### Exercise objective:
Each line that has the string "ANPR" must be copied from the records below.

### Exercise data:
►
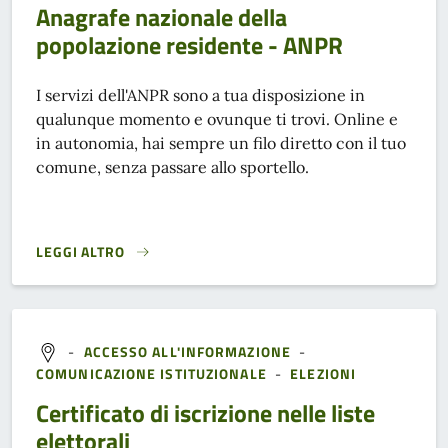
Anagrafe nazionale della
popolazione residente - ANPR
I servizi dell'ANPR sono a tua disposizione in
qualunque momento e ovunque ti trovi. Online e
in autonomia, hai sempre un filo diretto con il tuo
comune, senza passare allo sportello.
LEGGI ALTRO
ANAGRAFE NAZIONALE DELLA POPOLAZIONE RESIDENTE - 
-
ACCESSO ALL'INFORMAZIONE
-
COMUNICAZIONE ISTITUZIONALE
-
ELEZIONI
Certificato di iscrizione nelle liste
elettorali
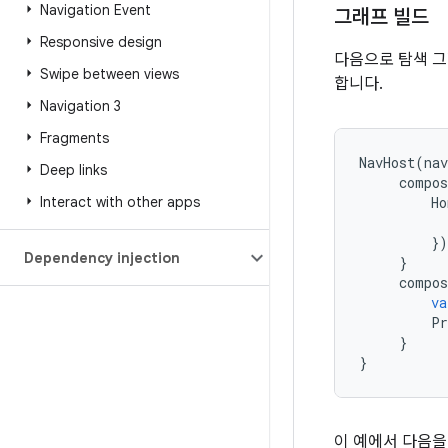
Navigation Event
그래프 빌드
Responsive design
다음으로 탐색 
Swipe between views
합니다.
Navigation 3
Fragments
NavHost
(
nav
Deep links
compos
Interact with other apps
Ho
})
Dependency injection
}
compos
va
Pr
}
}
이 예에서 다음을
◄
►
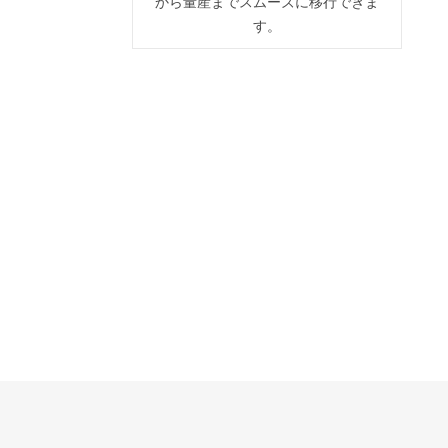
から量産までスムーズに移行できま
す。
◄
### Answer box:
popolazione residente - ANPR
I servizi dell'ANPR sono a tua disposizione in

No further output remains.